··· SOURCE MATERIAL ···

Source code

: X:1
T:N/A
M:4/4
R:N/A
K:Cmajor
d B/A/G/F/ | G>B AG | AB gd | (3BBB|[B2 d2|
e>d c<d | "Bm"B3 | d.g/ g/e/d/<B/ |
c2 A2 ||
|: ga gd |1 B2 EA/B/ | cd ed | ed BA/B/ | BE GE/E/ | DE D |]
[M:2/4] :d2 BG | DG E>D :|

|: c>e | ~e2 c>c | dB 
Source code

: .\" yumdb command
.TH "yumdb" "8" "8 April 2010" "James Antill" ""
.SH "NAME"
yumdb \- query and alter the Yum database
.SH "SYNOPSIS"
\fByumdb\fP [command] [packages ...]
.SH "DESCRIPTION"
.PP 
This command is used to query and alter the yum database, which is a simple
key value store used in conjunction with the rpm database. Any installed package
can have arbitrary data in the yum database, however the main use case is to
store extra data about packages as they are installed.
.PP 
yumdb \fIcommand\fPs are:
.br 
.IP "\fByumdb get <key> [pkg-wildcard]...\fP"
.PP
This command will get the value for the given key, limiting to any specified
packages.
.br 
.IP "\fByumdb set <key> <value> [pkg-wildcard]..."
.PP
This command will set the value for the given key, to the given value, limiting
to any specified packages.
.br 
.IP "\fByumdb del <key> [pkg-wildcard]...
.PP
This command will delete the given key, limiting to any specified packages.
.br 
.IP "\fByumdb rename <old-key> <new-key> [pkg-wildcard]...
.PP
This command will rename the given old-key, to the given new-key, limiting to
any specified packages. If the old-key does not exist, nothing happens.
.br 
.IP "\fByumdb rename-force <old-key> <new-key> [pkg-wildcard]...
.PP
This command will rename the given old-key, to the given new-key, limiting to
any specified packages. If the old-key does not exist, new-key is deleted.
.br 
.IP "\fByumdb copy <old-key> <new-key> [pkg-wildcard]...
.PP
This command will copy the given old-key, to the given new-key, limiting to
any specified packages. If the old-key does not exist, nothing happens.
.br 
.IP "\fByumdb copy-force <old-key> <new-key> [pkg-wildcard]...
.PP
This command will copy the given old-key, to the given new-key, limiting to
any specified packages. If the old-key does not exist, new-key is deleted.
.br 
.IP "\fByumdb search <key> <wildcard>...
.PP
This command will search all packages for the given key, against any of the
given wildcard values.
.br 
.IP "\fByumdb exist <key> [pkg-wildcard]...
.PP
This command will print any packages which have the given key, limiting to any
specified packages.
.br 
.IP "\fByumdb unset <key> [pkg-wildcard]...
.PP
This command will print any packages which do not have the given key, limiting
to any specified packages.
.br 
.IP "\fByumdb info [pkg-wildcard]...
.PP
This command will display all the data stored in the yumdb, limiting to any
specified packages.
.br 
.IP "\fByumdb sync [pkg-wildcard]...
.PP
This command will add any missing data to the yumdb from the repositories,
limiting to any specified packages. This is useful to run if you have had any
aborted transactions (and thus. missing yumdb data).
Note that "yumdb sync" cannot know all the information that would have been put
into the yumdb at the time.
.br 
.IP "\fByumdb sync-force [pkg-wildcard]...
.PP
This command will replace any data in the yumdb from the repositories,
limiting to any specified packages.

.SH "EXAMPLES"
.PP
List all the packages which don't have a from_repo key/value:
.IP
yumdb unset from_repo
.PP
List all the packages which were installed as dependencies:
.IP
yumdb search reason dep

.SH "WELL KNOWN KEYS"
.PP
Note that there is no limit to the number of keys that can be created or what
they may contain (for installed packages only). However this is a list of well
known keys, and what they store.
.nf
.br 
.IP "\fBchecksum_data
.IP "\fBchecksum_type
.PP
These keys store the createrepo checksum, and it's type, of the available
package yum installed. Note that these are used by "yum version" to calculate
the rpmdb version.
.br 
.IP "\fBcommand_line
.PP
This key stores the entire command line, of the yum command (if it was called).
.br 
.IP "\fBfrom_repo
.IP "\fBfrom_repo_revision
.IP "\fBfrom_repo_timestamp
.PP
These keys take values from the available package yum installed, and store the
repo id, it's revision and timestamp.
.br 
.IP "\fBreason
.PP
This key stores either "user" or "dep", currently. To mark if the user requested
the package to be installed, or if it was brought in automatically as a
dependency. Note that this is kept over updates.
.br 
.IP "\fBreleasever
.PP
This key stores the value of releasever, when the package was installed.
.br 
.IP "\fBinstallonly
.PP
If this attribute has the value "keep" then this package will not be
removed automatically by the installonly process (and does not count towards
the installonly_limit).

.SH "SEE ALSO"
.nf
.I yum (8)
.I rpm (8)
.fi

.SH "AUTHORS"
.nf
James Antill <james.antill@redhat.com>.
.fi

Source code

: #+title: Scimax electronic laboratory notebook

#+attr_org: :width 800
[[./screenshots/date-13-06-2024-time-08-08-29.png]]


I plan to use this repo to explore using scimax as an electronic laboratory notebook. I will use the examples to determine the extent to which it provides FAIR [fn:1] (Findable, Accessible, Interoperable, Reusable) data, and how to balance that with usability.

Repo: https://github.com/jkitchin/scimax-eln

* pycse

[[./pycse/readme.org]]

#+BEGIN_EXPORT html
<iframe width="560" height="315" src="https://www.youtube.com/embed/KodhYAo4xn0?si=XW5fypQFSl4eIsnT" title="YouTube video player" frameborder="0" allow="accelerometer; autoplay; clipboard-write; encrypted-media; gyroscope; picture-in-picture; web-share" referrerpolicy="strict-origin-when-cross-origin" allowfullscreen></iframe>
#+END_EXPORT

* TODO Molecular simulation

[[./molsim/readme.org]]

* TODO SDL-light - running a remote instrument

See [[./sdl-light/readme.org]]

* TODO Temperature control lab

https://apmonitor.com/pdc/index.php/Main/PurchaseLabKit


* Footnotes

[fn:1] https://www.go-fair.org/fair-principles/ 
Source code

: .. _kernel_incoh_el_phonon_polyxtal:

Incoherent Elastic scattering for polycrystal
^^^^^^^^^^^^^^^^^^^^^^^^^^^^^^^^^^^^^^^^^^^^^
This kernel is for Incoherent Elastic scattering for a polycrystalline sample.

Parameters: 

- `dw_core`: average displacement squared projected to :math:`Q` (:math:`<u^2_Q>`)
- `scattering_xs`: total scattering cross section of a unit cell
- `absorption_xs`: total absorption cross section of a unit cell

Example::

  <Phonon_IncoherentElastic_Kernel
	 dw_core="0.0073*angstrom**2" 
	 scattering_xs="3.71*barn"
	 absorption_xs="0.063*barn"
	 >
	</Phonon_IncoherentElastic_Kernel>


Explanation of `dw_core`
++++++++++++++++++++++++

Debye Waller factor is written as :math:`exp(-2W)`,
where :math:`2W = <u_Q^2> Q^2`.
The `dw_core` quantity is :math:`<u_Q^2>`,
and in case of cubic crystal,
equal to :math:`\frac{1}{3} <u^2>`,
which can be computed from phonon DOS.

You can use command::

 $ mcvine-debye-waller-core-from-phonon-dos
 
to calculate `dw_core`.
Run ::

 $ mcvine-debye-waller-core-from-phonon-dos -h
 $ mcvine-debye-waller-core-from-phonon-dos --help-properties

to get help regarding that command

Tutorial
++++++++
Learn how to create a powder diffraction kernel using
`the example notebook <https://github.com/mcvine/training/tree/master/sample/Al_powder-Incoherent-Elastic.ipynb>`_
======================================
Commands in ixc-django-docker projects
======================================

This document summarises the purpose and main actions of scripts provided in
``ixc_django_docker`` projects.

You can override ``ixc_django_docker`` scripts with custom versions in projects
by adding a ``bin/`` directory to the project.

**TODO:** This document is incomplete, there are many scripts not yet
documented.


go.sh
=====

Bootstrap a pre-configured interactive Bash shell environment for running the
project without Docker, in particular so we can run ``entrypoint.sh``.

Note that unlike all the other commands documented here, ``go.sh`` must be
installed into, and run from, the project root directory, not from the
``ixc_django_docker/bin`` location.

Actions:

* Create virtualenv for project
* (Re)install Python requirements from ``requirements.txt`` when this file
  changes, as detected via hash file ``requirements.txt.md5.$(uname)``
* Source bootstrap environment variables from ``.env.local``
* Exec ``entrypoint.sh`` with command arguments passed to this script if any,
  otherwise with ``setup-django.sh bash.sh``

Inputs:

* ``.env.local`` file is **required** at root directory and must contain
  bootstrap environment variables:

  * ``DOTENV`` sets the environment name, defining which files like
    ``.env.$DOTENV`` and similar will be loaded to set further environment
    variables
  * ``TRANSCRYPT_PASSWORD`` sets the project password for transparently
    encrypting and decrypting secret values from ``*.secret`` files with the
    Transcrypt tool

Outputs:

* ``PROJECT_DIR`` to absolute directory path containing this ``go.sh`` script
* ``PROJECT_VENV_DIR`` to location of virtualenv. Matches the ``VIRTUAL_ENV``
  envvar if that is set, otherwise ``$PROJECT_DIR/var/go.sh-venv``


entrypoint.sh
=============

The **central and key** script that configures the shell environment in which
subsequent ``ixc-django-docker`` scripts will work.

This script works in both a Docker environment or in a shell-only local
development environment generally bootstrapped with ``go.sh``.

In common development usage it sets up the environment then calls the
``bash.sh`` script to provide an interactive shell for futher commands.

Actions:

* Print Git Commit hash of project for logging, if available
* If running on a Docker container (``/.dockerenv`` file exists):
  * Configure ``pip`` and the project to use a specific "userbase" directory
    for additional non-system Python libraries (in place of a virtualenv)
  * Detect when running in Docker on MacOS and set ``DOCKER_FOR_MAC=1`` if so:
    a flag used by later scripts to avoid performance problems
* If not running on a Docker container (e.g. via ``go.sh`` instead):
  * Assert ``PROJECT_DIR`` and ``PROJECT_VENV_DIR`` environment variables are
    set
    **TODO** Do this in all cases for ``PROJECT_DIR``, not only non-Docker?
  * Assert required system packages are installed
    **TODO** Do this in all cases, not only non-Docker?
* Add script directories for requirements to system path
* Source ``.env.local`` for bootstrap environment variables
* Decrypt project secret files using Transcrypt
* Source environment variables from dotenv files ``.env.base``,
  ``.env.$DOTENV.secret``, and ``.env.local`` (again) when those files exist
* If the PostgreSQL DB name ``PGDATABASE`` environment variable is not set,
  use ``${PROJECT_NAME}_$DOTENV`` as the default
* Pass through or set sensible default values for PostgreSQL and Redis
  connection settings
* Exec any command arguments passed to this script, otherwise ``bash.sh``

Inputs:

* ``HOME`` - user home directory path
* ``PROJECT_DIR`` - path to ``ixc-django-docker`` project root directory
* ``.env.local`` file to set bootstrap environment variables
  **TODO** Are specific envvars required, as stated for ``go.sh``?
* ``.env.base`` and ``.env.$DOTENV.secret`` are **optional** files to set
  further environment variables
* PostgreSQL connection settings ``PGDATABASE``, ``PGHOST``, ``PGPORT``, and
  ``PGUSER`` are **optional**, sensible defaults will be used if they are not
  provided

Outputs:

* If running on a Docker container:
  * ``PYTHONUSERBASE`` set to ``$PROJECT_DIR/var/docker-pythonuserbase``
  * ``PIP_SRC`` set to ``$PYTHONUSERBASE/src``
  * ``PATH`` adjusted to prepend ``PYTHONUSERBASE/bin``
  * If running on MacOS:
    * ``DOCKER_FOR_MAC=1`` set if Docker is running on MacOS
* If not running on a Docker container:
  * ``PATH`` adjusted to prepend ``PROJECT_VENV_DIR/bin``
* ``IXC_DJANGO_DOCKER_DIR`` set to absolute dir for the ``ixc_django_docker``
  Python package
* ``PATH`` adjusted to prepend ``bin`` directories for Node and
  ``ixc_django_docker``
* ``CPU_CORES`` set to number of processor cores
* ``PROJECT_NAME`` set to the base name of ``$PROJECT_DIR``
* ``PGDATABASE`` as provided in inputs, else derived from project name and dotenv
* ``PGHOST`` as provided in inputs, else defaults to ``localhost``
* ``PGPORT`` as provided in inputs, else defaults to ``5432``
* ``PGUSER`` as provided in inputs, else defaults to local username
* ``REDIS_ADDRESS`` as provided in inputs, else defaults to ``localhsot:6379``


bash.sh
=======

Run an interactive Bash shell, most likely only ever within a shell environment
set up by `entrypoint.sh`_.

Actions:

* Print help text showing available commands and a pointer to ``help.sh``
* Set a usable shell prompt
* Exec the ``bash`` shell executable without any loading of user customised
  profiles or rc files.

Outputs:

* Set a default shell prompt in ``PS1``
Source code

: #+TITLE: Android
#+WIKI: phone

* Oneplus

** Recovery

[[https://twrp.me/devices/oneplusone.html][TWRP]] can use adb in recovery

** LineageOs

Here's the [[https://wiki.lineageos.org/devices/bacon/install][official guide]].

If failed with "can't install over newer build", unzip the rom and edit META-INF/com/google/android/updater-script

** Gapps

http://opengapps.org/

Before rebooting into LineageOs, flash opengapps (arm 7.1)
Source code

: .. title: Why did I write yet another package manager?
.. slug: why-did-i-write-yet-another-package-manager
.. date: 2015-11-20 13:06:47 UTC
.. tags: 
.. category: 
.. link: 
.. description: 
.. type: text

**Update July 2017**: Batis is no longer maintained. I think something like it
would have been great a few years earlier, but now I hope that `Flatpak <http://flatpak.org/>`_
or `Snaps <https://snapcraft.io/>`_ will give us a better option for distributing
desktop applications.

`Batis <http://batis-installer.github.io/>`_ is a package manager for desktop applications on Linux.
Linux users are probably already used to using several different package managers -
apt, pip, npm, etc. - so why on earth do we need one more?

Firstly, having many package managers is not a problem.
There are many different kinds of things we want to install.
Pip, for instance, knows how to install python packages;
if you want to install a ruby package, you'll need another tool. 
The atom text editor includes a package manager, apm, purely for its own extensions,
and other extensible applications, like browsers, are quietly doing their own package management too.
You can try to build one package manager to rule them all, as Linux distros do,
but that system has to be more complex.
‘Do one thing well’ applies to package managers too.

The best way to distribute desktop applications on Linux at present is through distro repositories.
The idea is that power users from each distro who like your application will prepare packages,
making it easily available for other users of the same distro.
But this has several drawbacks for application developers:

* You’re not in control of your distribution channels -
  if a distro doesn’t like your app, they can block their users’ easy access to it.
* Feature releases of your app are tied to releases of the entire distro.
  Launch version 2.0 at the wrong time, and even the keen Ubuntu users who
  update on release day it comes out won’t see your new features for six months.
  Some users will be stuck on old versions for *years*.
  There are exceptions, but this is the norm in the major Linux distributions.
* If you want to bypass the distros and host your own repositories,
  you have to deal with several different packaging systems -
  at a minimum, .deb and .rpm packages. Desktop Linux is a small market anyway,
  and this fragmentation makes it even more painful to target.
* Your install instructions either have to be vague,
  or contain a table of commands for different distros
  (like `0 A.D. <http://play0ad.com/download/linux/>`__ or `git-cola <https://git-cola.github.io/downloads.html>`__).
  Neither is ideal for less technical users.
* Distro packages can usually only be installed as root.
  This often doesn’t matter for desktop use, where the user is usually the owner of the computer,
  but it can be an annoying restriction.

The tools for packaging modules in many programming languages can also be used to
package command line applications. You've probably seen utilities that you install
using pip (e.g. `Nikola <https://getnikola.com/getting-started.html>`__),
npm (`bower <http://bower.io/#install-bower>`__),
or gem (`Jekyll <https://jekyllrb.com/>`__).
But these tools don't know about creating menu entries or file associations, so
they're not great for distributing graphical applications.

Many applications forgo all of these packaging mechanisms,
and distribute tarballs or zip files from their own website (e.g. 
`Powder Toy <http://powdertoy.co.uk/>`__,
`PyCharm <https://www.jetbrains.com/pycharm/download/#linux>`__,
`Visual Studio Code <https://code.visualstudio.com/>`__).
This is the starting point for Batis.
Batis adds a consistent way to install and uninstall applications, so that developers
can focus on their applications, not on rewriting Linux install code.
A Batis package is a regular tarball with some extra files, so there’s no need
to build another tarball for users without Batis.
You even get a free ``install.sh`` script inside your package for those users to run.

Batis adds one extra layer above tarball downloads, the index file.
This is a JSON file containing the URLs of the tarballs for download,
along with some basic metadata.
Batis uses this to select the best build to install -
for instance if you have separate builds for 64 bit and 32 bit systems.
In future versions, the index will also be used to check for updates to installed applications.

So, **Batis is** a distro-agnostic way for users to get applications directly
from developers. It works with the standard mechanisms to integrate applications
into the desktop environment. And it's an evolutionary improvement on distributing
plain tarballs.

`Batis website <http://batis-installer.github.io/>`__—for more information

···

_DIRECTIONS FOR THIS TASK_
Could you repeat exactly the lines above from the line with "List all the packages which were" up to and including the line with "they may contain", and only those?

_EXPECTED ANSWER_
List all the packages which were installed as dependencies:
.IP
yumdb search reason dep

.SH "WELL KNOWN KEYS"
.PP
Note that there is no limit to the number of keys that can be created or what
they may contain (for installed packages only). However this is a list of well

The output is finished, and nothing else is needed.